Slow play on the golf course is usually a habit that a golfer acquires over time, as he or she acquires bad habits. Or it’s the result of the golfer never having been taught proper golf etiquette. This means a slow golfer can usually be “cured” of his malady. Of course, that golfer has to be aware that he’s slow, and that’s where buddies come into play.

Also, we should take a look at ourselves. When we do take an honest look at ourselves, we often discover we’re doing some of the same things to slow down play that we’re complaining about others doing.

These tips have nothing to do with rushing your play, but rather with simply being ready to play, and with using common sense and good etiquette on the course.

The bottom line is, as soon as it’s your turn to play, you should be ready to step right up and make the stroke.

“Ready Golf” Is a Ready

Answer for Slow Play Golfers have always based order of play on the concept of “away” or “out,” terms that refer to the golfer whose ball is farthest from the hole. That golfer — the one who is away — is supposed to play first, followed by the next-farthest away and so on. That has always been a matter of etiquette (and, in match play, a matter of rules).

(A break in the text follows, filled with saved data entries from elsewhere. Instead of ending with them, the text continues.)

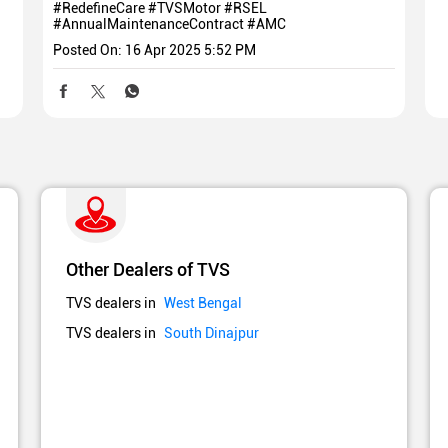
#RedefineCare
#TVSMotor
#RSEL
#AnnualMaintenanceContract
#AMC
Posted On:
16 Apr 2025 5:52 PM
Other Dealers of TVS
TVS dealers in
West Bengal
TVS dealers in
South Dinajpur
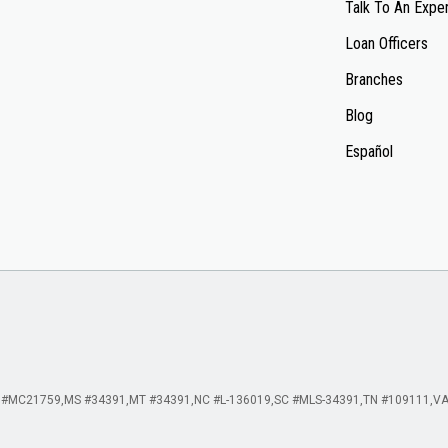
Talk To An Expe
Loan Officers
Branches
Blog
Español
 #MC21759
MS #34391
MT #34391
NC #L-136019
SC #MLS-34391
TN #109111
VA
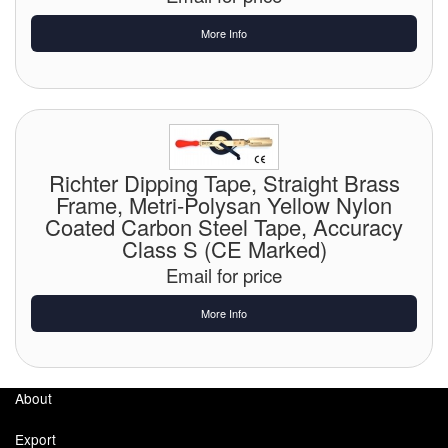
More Info
Labels
Laboratory Equipment
Lubrication Eqpt.
Measuring Tapes
Richter Dipping Tape, Straight Brass
Frame, Metri-Polysan Yellow Nylon
Mixing Apparatus
Coated Carbon Steel Tape, Accuracy
Class S (CE Marked)
Motorparts
Email for price
Multi-Oil Burners
More Info
Nozzles (Dispensing)
Oil Lift Pumps
About
Oilfield Sundries
Export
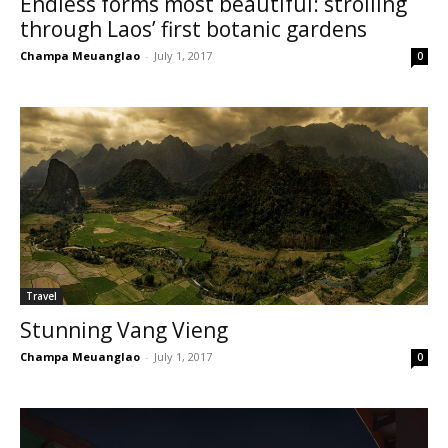
Endless forms most beautiful: strolling
through Laos’ first botanic gardens
Champa Meuanglao
-
July 1, 2017
0
Travel
Stunning Vang Vieng
Champa Meuanglao
-
July 1, 2017
0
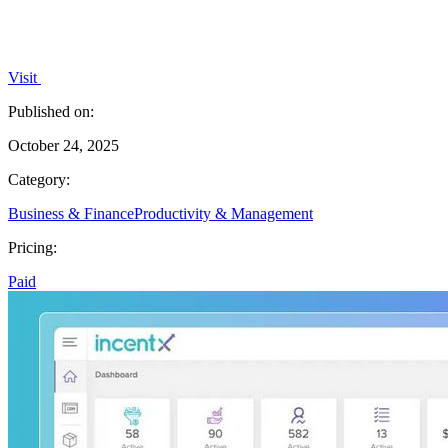
Visit
Published on:
October 24, 2025
Category:
Business & Finance
Productivity & Management
Pricing:
Paid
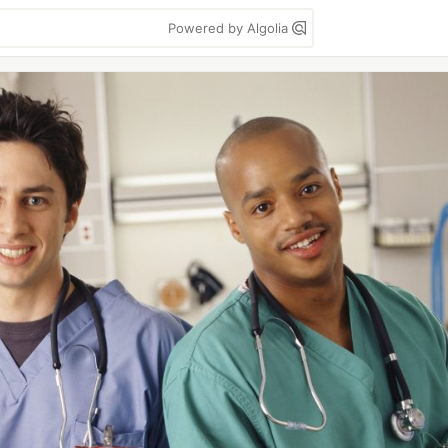
Powered by Algolia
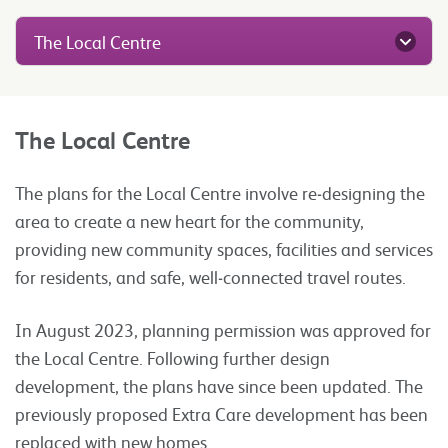
The Local Centre
The Local Centre
The plans for the Local Centre involve re‑designing the
area to create a new heart for the community,
providing new community spaces, facilities and services
for residents, and safe, well‑connected travel routes.
In August 2023, planning permission was approved for
the Local Centre. Following further design
development, the plans have since been updated. The
previously proposed Extra Care development has been
replaced with new homes.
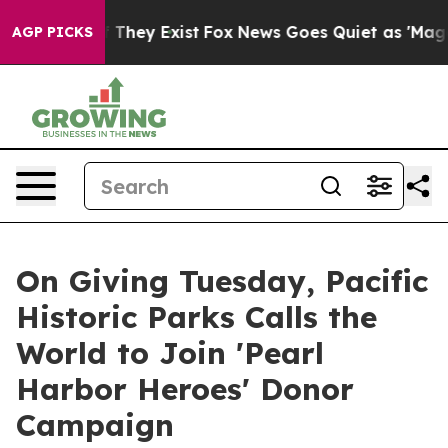
o Proof They Exist
Fox News Goes Quiet as 'Maga Media
AGP PICKS
On Giving Tuesday, Pacific
Historic Parks Calls the
World to Join 'Pearl
Harbor Heroes' Donor
Campaign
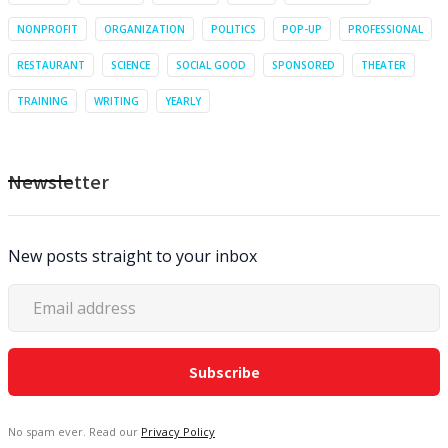
NONPROFIT
ORGANIZATION
POLITICS
POP-UP
PROFESSIONAL
RESTAURANT
SCIENCE
SOCIAL GOOD
SPONSORED
THEATER
TRAINING
WRITING
YEARLY
Newsletter
New posts straight to your inbox
No spam ever. Read our
Privacy Policy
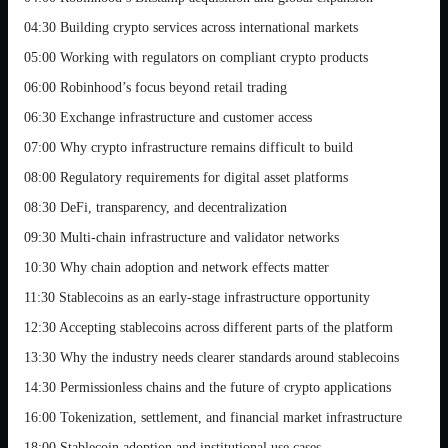
04:30 Building crypto services across international markets
05:00 Working with regulators on compliant crypto products
06:00 Robinhood’s focus beyond retail trading
06:30 Exchange infrastructure and customer access
07:00 Why crypto infrastructure remains difficult to build
08:00 Regulatory requirements for digital asset platforms
08:30 DeFi, transparency, and decentralization
09:30 Multi-chain infrastructure and validator networks
10:30 Why chain adoption and network effects matter
11:30 Stablecoins as an early-stage infrastructure opportunity
12:30 Accepting stablecoins across different parts of the platform
13:30 Why the industry needs clearer standards around stablecoins
14:30 Permissionless chains and the future of crypto applications
16:00 Tokenization, settlement, and financial market infrastructure
18:00 Stablecoin adoption and institutional use cases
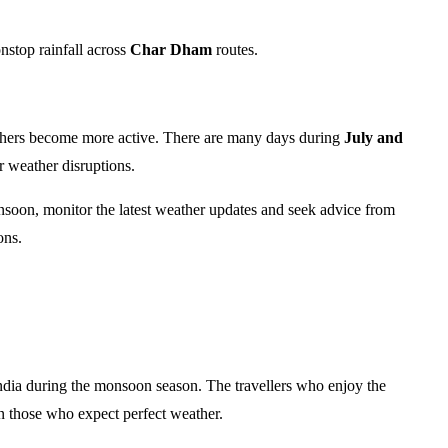
nstop rainfall across
Char Dham
routes.
others become more active. There are many days during
July and
 weather disruptions.
monsoon, monitor the latest weather updates and seek advice from
ons.
ndia during the monsoon season. The travellers who enjoy the
n those who expect perfect weather.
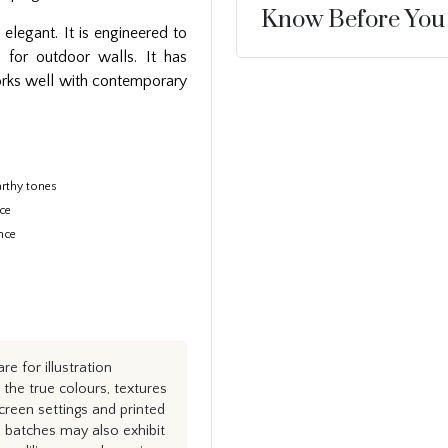
Know Before You
elegant. It is engineered to
y for outdoor walls. It has
works well with contemporary
rthy tones
ace
nce
e for illustration
the true colours, textures
creen settings and printed
n batches may also exhibit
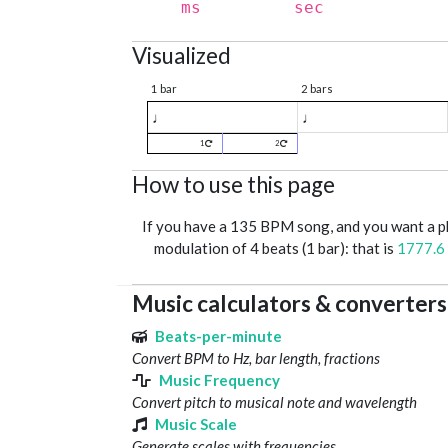
ms
sec
Visualized
1 bar
2 bars
♩
♩
1
2
How to use this page
If you have a 135 BPM song, and you want a 
modulation of 4 beats (1 bar): that is
1777.6
Music calculators & converters
Beats-per-minute
Convert BPM to Hz, bar length, fractions
Music Frequency
Convert pitch to musical note and wavelength
Music Scale
Generate scales with frequencies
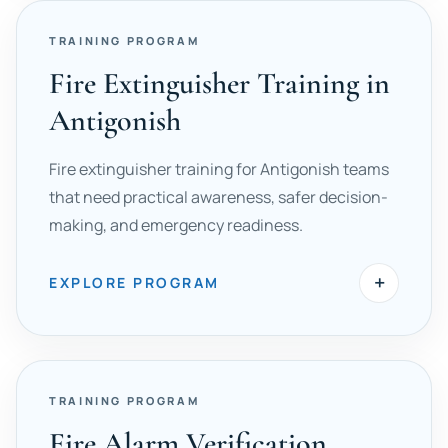
TRAINING PROGRAM
Fire Extinguisher Training in
Antigonish
Fire extinguisher training for Antigonish teams
that need practical awareness, safer decision-
making, and emergency readiness.
+
EXPLORE PROGRAM
TRAINING PROGRAM
Fire Alarm Verification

“Ready golf” means that each golfer in a group plays when ready. If you are not the one who is out or away, but you are ready to play your stroke while the others in your group are not, go ahead and hit.

Not only is ready golf now allowed in the rules in stroke play, but the governing bodies of the sport (the R&A and USGA) encourage it.

Useful tips for speeding up slow play on the golf course

  • Choose the correct set of tees from which to play. If you’re a 20-handicapper, you have no business playing the championship tees.
  • Members of a group should not travel as a pack, with all members walking together to the first ball, then the second, and so on. Each member of the group should walk directly to his own ball.
  • When two players are riding in a cart, drive the cart to the first ball and drop off the first player with her choice of clubs. The second player should proceed in the cart to his ball. After the first player hits her stroke, she should begin walking toward the cart as the second golfer is playing.
  • Use the time you spend getting to your ball to think about the next shot — the yardage, the club selection. When you reach your ball you’ll need less time to figure out the shot.
  • If you are unsure whether your ball has come to rest out of bounds, or may be lost, immediately hit a provisional ball so that you won’t have to return to the spot to replay the shot.
  • If you’re following the rules, you won’t be using mulligans. But if are using mulligans, limit them to no more than one mulligan per nine (you should never hit a mulligan if players behind you are waiting, or if you want to later claim that you played by the rules).
  • Begin reading the green and lining up putts as soon as you reach the green. Don’t wait until it’s your turn to putt to start the process of reading the green.
  • Never delay making a stroke because you’re having a conversation with a partner. Put the conversation on hold, make your stroke, then pick up the conversation again.
  • If using a cart on a cart-path-only day, take more than one club with you when you walk from the cart to your ball. 
  • After putting out, don’t stand around the green chatting or take any practice putting strokes. Leave the green quickly so the group behind can play.
  • When leaving the green and returning to your golf cart, don’t stand there fussing with your putter or other clubs. Get in the cart, drive to the next tee, and then put away your putter.
  • Likewise, mark your scorecard after reaching the next tee, not while lingering on or near the just-completed green.
  • When using a cart, never park the cart in front of the green. 
  • If you’re the type who likes to offer golf tips to playing partners, save it for the driving range
  • If you are searching for a golf ball and are willing to spend up the maximum three minutes the rules allow looking for it, allow the group behind to play through. If you are playing a friendly game where rules aren’t followed closely, just forget the lost ball and drop a new one. 
  • Don’t ask your playing partners to help you search for a lost ball, unless you are absolutely certain there is time for them to do so.
  • On the tee, pay attention to your fellow-competitors’ drives. If they lose sight of their ball, you can help direct them to it and avoid any searching.
  • When waiting on the tee for the group in front to clear the fairway, don’t be so strict about order of play. Let the short hitter — who can’t reach the group ahead anyway — go ahead and hit.
  • Work on building a concise pre-shot routine. If your pre-shot routine is a lengthy one, it’s probably in your best interests to shorten it anyway. Limit practice strokes to one or two at the most.
  • Don’t bother marking putts — go ahead and putt out if it’s short enough and you won’t be trampling on another player’s line.
  • Leave your cell phone in the car.
  • Walk at a good pace between shots. No, you don’t have to look like a race-walker. But avoid going too slow.
  • Carry extra tees, ball markers and an extra golf ball in your pockets so you never have to return to your golf bag to find one when needed.
  • When chipping around the green, carry both the club you’ll be chipping with plus your putter so you don’t have to return to the bag.
  • When your group reaches the putting green, consider leaving the flagstick in and putting that way. That is now allowed under the Rules of Golf, and it saves time.